First, I developed the code according to what I currently understand about OOP and good Python style. I wanted it to be as robust as possible but I also wanted to use the least amount of imported modules. My goal is to become a good programmer, thus I believe it's important to develop a strong foundation and figure out how to do things myself whenever possible. That being said, the code:
from urllib2 import urlopen
class Word(object):
def __init__(self):
self.word_count = {}
def alpha_only(self, word):
"""Converts word to lowercase and removes any non-alphabetic characters."""
x = ''
for letter in word:
s = letter.lower()
if s in 'abcdefghijklmnopqrstuvwxyz':
x += s
if len(x) > 0:
return x
def count(self, line):
"""Takes a line from the file and builds a list of lowercased words containing only alphabetic chars.
Adds each word to word_count if not already present, if present increases the count by 1."""
words = [self.alpha_only(x) for x in line.split(' ') if self.alpha_only(x) != None]
for word in words:
if word in self.word_count:
self.word_count[word] += 1
elif word != None:
self.word_count[word] = 1
class File(object):
def __init__(self,book):
self.book = urlopen(book)
self.word = Word()
def strip_line(self,line):
"""Strips newlines, tabs, and return characters from beginning and end of line. If remaining string > 1,
splits up the line and passes it along to the count method of the word object."""
s = line.strip('\n\r\t')
if s > 1:
self.word.count(s)
def process_book(self):
"""Main processing loop, will not begin processing until the first line after the line containing "START".
After processing it will close the file."""
begin = False
for line in self.book:
if begin == True:
self.strip_line(line)
elif 'START' in line:
begin = True
self.book.close()
book = File('http://www.gutenberg.org/cache/epub/47498/pg47498.txt')
book.process_book()
count = book.word.word_count
So now I have a fairly accurate and robust word count that probably doesn't have any duplicates or blank entries, but is nevertheless a dict object containing over 3k key/value pairs. I can't iterate over it using for k,v in count
or it gives me the exception ValueError: too many values to unpack
, which rules out using list comprehension or mapping to a function to perform any kind of sorting.

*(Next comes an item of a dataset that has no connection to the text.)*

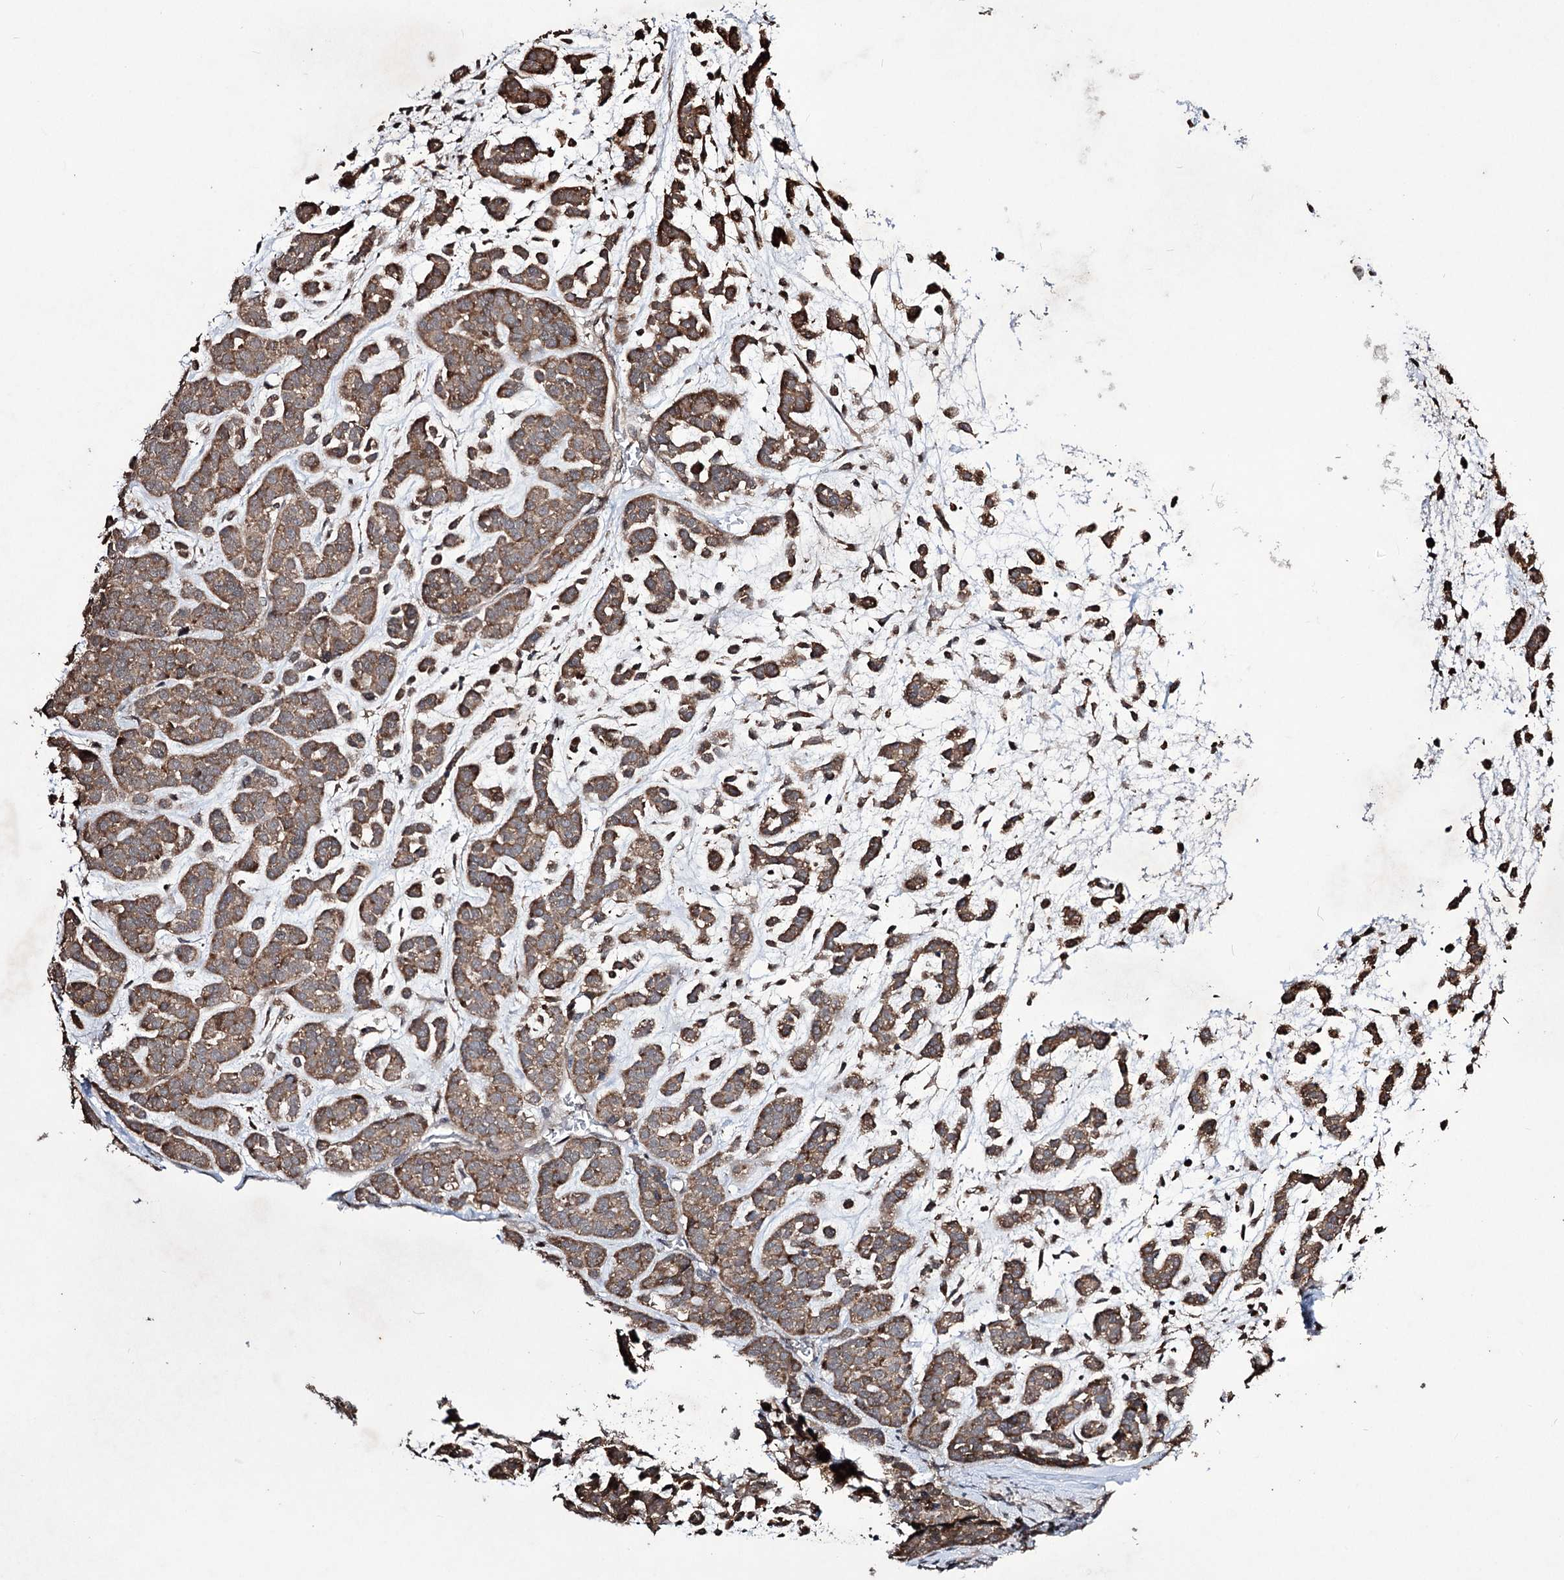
{"staining": {"intensity": "moderate", "quantity": ">75%", "location": "cytoplasmic/membranous"}, "tissue": "head and neck cancer", "cell_type": "Tumor cells", "image_type": "cancer", "snomed": [{"axis": "morphology", "description": "Adenocarcinoma, NOS"}, {"axis": "morphology", "description": "Adenoma, NOS"}, {"axis": "topography", "description": "Head-Neck"}], "caption": "Protein analysis of head and neck cancer (adenocarcinoma) tissue reveals moderate cytoplasmic/membranous positivity in about >75% of tumor cells. (DAB (3,3'-diaminobenzidine) IHC with brightfield microscopy, high magnification).", "gene": "CPNE8", "patient": {"sex": "female", "age": 55}}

I was reading this HowTo on Sorting and playing with it a few minutes ago and noticed that for x in count.items()
lets me iterate through a list of key/value pairs without throwing a ValueError exception, so I removed the line count = book.word.word_count
and added the following:
s_count = sorted(book.word.word_count.items(), key=lambda count: count[1], reverse=True)
# Delete the original dict, it is no longer needed
del book.word.word_count
Now I finally have a sorted list of words, s_count
. PHEW! So, my questions are:
Is a dict even the best data type to perform the original counting? Would a list of tuples like that returned by
count.items()
have been preferable? But that would probably slow it down, right?This seems kind of 'clunky', as I'm building a dict, converting it to a list containing tuples, then sorting the list and returning a new list. However, it is my understanding that dictionaries allow me to perform the fastest lookups, so am I missing something here?
I read briefly about hashing. While I think I understand that the point is that hashing will save space in memory and allow me to perform faster look-ups and comparisons, wouldn't the trade off be that the program becomes more computationally expensive(higher CPU load) because it would then be calculating hashes for each word? Is hashing relevant here?
Any feedback on naming conventions (which I am terrible at), or any other suggestions about basically anything (including style), would be greatly appreciated.